1. CITIZEN KANE (1941)

(Directed by Orson Welles, Co-written by Orson Welles and Herman J. Mankiewicz, and Starring Orson Welles)

Citizen Kane still tops most cinematic “best of” lists, and this is no different.  If Woody Allen is the ultimate WDA, then Citizen Kane is the ultimate WDA movie, almost single-handedly legitimising the French auteur theory, which decreed that movies were ultimately the product of one creator or “author”.  If any film is deserving of that accolade, it is Citizen Kane.

Such is the brilliance of Welles’s writing and directing in Kane that it is easy to overlook his acting, and yet his performance as “Charles Foster Kane” unifies the whole film even as it splinters in a million different directions.  Welles plays the young, romantic Kane; the old, disillusioned Kane; even the warmongering Kane. The only surprise, given the scope of Welles’s performance (and his ego), is that he did not play Kane as a child.  (Doubtless he considered it, at least for a moment.)

Rather like Woody Allen with Annie Hall, Welles always denied that Kane was in any way autobiographical, and yet it was, and it was also tragically prophetic.  In depicting a man who was almost too big for the world (even though he controlled most of it), Kane’s real subject and inspiration was not so much Randolph Hearst (the reclusive media mogul) as Welles himself.  The conqueror of many different media (stage, radio and film) before he was even thirty, Welles was the artistic Alexander the Great, who wept, like Alexander himself, when there were no new worlds to conquer.
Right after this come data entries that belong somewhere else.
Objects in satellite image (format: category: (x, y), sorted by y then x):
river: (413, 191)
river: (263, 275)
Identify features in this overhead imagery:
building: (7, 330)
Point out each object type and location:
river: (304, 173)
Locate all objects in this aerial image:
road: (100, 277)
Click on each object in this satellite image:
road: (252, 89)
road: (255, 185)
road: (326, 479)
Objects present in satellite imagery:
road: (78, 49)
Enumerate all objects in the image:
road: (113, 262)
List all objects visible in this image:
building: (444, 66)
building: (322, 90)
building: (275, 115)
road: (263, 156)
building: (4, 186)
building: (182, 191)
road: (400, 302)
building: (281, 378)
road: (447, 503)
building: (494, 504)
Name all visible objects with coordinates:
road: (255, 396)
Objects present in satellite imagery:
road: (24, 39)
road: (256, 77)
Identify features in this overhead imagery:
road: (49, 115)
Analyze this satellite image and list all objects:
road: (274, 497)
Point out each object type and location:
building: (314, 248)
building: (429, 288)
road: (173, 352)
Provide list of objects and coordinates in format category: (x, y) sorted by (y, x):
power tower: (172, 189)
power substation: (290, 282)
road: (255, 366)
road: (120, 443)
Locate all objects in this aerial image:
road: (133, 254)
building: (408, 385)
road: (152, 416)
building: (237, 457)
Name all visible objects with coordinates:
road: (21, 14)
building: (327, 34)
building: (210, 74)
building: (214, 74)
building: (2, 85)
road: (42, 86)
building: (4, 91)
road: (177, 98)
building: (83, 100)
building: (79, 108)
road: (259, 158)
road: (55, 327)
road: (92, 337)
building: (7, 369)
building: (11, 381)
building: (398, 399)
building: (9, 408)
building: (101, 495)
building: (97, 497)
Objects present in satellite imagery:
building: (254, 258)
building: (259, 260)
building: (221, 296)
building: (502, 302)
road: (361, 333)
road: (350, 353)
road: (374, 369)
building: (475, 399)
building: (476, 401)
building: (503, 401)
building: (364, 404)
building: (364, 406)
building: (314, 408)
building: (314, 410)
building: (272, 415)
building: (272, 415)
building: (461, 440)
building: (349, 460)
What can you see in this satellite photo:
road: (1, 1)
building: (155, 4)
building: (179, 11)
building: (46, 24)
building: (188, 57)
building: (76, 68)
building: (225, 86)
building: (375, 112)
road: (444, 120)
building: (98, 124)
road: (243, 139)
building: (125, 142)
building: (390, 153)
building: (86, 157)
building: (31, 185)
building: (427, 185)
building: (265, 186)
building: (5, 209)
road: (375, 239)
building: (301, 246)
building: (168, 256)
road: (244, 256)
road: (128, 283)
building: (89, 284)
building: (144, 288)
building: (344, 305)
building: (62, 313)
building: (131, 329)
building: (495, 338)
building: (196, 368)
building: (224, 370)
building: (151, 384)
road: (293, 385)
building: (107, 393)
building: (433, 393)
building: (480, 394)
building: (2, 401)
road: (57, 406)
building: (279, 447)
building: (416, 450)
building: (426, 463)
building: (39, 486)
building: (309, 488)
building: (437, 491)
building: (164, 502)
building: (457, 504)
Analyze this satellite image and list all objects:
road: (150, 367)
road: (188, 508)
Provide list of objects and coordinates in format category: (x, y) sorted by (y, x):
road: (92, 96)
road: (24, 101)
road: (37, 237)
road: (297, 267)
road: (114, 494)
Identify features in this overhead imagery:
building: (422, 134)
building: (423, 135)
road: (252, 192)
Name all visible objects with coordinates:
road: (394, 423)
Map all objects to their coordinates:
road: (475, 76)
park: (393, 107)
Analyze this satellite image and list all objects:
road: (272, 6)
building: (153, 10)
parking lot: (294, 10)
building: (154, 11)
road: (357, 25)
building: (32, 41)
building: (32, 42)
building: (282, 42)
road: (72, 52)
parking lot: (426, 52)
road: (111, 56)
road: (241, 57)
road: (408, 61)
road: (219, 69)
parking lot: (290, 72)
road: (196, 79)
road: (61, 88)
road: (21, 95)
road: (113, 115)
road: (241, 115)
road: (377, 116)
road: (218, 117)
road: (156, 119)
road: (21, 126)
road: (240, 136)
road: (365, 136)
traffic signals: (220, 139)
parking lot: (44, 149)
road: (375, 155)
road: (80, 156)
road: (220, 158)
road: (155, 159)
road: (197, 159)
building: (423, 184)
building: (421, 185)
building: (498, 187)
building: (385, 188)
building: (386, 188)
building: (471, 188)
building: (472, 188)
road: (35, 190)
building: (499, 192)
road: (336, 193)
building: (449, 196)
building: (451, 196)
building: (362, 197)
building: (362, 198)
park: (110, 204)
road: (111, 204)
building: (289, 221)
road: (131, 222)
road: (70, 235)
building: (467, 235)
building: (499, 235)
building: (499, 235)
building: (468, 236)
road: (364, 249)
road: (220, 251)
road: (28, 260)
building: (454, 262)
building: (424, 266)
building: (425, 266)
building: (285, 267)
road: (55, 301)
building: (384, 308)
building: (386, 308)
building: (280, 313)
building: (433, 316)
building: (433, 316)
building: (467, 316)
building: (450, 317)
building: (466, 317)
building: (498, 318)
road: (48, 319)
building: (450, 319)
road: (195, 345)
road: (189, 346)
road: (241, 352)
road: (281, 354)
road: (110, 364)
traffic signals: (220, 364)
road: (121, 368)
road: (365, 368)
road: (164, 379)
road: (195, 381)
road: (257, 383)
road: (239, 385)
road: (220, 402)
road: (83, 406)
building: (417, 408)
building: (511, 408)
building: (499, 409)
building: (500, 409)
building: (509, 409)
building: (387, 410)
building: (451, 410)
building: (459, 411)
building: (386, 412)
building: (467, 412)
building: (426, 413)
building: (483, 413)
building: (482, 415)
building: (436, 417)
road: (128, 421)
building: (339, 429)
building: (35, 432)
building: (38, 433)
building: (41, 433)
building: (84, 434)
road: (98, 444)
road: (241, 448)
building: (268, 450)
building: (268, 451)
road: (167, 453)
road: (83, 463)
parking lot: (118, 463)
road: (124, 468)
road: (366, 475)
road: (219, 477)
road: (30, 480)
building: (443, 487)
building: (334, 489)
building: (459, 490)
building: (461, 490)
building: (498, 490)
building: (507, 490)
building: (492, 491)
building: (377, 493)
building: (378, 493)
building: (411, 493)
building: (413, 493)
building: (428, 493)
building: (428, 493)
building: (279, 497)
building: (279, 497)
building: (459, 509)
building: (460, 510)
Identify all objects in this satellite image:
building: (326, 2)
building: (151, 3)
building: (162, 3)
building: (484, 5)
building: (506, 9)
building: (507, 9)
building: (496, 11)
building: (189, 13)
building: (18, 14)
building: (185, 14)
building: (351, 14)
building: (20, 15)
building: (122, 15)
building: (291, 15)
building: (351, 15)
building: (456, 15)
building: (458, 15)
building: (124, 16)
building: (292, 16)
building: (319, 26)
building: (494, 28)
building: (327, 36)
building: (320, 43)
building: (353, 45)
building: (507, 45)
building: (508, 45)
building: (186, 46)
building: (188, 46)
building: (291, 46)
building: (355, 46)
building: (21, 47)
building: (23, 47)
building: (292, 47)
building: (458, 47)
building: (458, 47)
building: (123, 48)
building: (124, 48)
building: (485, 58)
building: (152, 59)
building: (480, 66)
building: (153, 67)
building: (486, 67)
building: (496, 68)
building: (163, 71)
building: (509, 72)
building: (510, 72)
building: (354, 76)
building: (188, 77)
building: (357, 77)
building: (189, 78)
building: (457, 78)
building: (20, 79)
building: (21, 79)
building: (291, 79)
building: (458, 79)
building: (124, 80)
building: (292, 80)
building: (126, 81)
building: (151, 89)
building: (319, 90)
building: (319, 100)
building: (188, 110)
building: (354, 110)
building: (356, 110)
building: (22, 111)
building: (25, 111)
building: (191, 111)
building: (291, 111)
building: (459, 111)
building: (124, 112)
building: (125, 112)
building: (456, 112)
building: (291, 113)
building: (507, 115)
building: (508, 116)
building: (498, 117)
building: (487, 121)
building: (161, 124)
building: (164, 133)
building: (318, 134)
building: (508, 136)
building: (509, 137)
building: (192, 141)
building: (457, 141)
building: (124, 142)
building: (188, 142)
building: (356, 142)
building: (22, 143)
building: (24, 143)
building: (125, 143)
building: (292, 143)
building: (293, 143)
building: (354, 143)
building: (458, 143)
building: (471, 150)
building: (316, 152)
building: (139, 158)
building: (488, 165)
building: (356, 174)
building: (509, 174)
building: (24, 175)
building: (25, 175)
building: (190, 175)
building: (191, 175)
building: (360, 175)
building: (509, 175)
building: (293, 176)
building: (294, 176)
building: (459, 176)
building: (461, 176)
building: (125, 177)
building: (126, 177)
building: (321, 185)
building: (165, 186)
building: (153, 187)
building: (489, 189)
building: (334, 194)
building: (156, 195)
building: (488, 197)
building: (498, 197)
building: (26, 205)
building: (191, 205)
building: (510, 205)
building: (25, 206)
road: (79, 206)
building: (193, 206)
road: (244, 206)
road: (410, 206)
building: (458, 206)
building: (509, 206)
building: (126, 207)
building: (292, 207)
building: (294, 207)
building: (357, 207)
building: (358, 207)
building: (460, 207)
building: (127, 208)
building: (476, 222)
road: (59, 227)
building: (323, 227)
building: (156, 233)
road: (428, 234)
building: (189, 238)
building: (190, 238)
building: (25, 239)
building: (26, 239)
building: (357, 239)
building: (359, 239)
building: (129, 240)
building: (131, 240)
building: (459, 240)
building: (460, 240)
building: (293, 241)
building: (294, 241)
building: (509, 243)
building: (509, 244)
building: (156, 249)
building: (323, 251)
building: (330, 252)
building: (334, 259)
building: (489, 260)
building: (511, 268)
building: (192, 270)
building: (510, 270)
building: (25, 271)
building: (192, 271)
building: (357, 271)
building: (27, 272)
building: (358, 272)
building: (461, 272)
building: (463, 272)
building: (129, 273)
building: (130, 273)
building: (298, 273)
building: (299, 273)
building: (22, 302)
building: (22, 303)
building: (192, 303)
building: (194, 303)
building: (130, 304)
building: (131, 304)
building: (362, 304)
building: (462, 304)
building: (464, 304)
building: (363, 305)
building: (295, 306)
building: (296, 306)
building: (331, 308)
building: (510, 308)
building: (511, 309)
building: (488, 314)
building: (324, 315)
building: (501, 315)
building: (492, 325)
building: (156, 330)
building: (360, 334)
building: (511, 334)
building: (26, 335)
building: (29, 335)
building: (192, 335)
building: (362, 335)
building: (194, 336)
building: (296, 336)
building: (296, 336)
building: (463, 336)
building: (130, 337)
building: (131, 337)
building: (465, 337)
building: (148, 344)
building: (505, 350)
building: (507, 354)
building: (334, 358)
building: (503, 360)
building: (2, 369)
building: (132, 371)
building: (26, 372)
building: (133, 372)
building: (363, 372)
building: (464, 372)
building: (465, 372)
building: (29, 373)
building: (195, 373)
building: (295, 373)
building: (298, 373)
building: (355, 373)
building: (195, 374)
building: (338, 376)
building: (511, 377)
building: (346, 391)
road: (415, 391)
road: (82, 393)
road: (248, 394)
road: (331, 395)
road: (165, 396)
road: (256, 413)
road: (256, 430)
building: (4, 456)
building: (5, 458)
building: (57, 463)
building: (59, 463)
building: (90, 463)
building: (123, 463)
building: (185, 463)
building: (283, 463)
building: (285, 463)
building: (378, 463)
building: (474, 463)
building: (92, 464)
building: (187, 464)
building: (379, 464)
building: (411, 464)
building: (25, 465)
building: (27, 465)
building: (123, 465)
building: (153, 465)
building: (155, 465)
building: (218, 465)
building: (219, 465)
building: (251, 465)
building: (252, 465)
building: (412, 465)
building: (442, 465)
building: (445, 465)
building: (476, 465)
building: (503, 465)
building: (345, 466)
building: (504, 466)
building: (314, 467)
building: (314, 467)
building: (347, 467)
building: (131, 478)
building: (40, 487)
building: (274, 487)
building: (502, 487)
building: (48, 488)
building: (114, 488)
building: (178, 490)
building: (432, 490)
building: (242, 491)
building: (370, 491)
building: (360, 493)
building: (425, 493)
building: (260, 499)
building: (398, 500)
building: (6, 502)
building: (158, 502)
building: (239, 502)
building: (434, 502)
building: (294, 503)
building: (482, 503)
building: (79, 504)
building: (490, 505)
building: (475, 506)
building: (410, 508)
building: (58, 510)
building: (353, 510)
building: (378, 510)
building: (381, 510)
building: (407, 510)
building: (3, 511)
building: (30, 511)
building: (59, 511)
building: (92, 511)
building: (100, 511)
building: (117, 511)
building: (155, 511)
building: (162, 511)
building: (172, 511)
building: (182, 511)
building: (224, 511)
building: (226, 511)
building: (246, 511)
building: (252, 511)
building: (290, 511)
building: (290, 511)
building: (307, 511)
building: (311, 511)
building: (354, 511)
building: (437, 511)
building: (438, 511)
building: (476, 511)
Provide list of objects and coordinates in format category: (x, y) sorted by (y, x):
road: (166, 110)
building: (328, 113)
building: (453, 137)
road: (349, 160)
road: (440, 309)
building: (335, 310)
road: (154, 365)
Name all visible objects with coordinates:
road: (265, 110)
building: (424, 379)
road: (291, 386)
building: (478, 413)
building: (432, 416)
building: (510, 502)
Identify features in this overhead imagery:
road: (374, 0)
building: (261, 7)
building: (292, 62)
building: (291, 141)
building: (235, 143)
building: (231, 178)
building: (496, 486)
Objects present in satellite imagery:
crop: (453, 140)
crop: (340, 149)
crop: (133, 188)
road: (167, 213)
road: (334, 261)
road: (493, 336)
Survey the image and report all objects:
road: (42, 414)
As this list shows, even the greatest writer-director-actors needed help.  Such is the enormous strain involved in writing, directing and acting in a film that most of them either co-wrote or co-directed their movies.  However, their on-screen performances were always theirs and theirs alone.  And to somehow conjure up characters as immortal as those of Charles Foster Kane, Alvy Singer and Octave (the ungentle gentleman) while they were also overseeing the writing and directing of entire films is perhaps the most lasting tribute to these remarkable and multi-talented movie-makers.